--- Testo ---

Al di là della valenza simbolica di ingordigia e di marciume, e della funzione di contribuire al castigo delle anime, questi vermi possiamo immaginarli come parassiti, o agenti saprofagi, dell'ipotetico essere vivente che costituisce il terzo cerchio dell'Inferno, o ancora, di quella parte del sistema inferno che ha assunto la consistenza organica in relazione al peccato che viene punito al suo interno. Il terzo cerchio ospita anche una nuova varietà di non morti, gli Schiavi della gola (Gluttony Minions), e le anime che incontriamo sono l'immancabile Ciacco, che dà anche il nome alla traccia della soundtrack "Ciacco the Pig", e Clodia, la Lesbia catulliana, assente nel poema, della quale, nel glossario del gioco, viene detto che lasciava dietro di sé una lunga scia di marciume (ah Cicerone, questo ti avrebbe fatto divertire!).

---

### Consegna
Continua il testo sul terzo cerchio dell'Inferno, riprendendo subito dopo la sua ultima frase.

--- Materiale fornito ---

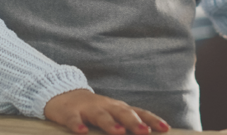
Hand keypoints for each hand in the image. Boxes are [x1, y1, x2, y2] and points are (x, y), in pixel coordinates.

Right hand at [44, 89, 169, 134]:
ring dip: (110, 124)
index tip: (165, 128)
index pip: (137, 112)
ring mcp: (87, 108)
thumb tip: (146, 133)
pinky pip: (74, 120)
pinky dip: (78, 125)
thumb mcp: (111, 115)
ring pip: (100, 115)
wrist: (61, 94)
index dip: (151, 120)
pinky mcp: (69, 113)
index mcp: (117, 107)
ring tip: (119, 132)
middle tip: (145, 132)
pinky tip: (82, 132)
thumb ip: (126, 123)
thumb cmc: (92, 109)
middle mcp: (105, 106)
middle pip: (122, 112)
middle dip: (134, 122)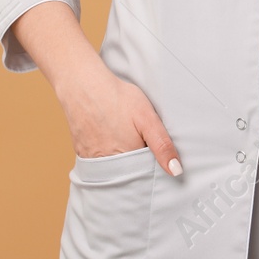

---

### Risposta
La parte che mi piace di più sono però le teste coniche, un elemento "paesaggistico" presente anche nei concept di Barlowe, privo di particolare funzione se non contenere una Clodia e un'altra delle fontane. Anche queste teste, dotate di occhi e fattezze scheletriche emergenti dagli strati di carne rancida, sono dotate di grandi bocche umane.
Alla fine del percorso, che tolta la boss fight e la peculiare sezione finale di cui sto per parlarvi, è decisamente corto -per mio sommo dispiacere- attraversiamo un portale curioso, inserito in una cornice argentata elegante. Dante giunge in un luogo completamente diverso, una sorta di cella di mattoni dove l'atmosfera è permeata di luce bianca. È la Sala dei Golosi (Hall of Gluttons) dove si trovano i golosi di più alto rango -invenzione del gioco e naturalmente difforme rispetto al concetto di assoluta uguaglianza dei dannati-, la cui punizione specifica è di essere divorati da..questa simpatica canaglia.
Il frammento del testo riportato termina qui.